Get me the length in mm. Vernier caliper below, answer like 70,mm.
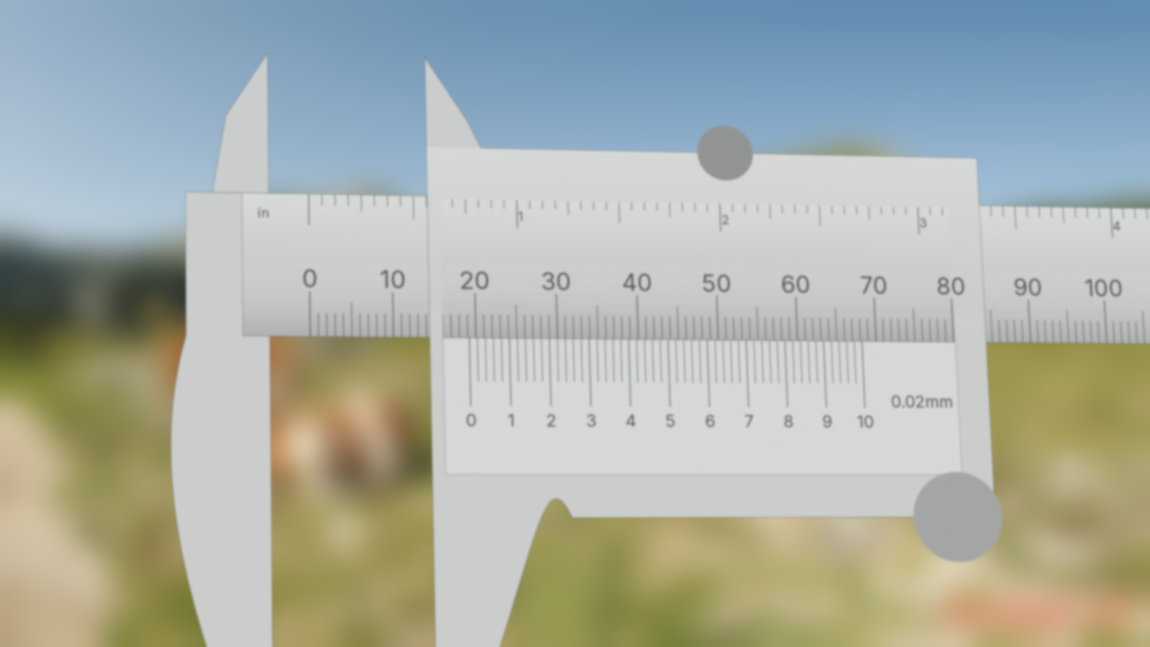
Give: 19.2,mm
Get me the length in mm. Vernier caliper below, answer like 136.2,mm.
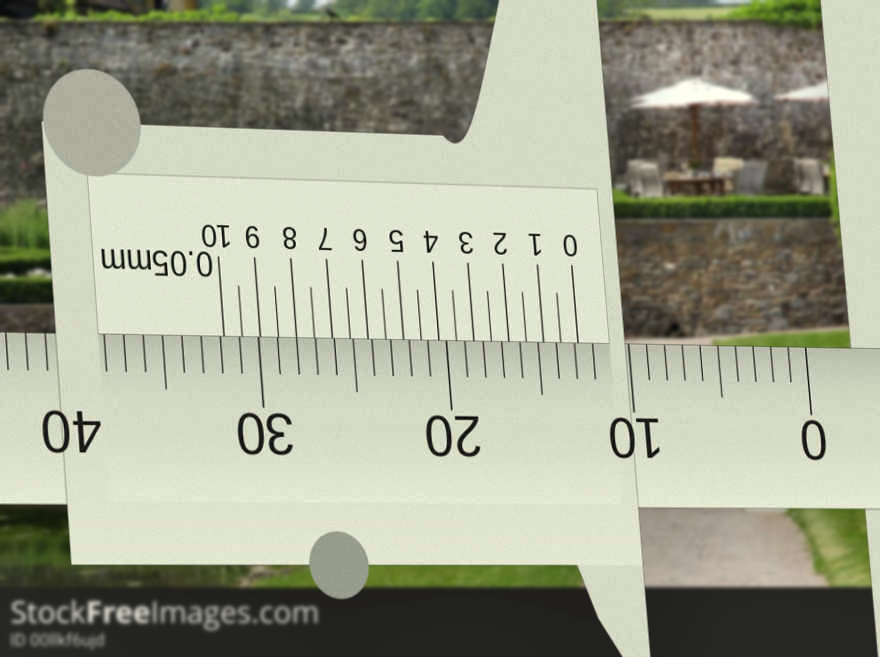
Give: 12.8,mm
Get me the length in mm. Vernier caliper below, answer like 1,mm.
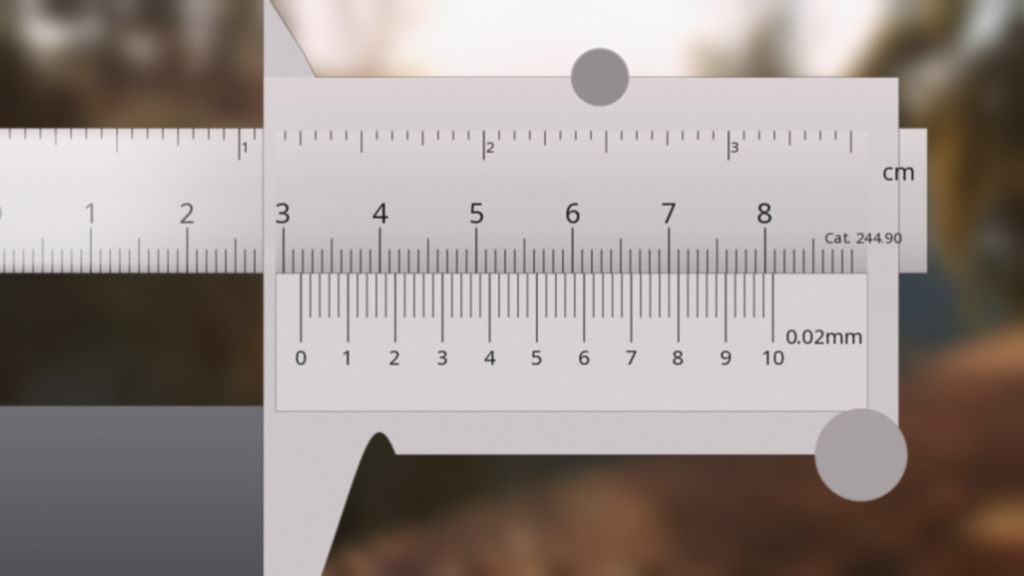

- - - - -

Instructions to follow: Copy the records above word for word, leaving out the pictures.

Written answer:
Get me the length in mm. Vernier caliper below, answer like 70,mm.
Give: 19.2,mm
Get me the length in mm. Vernier caliper below, answer like 136.2,mm.
Give: 12.8,mm
Get me the length in mm. Vernier caliper below, answer like 1,mm.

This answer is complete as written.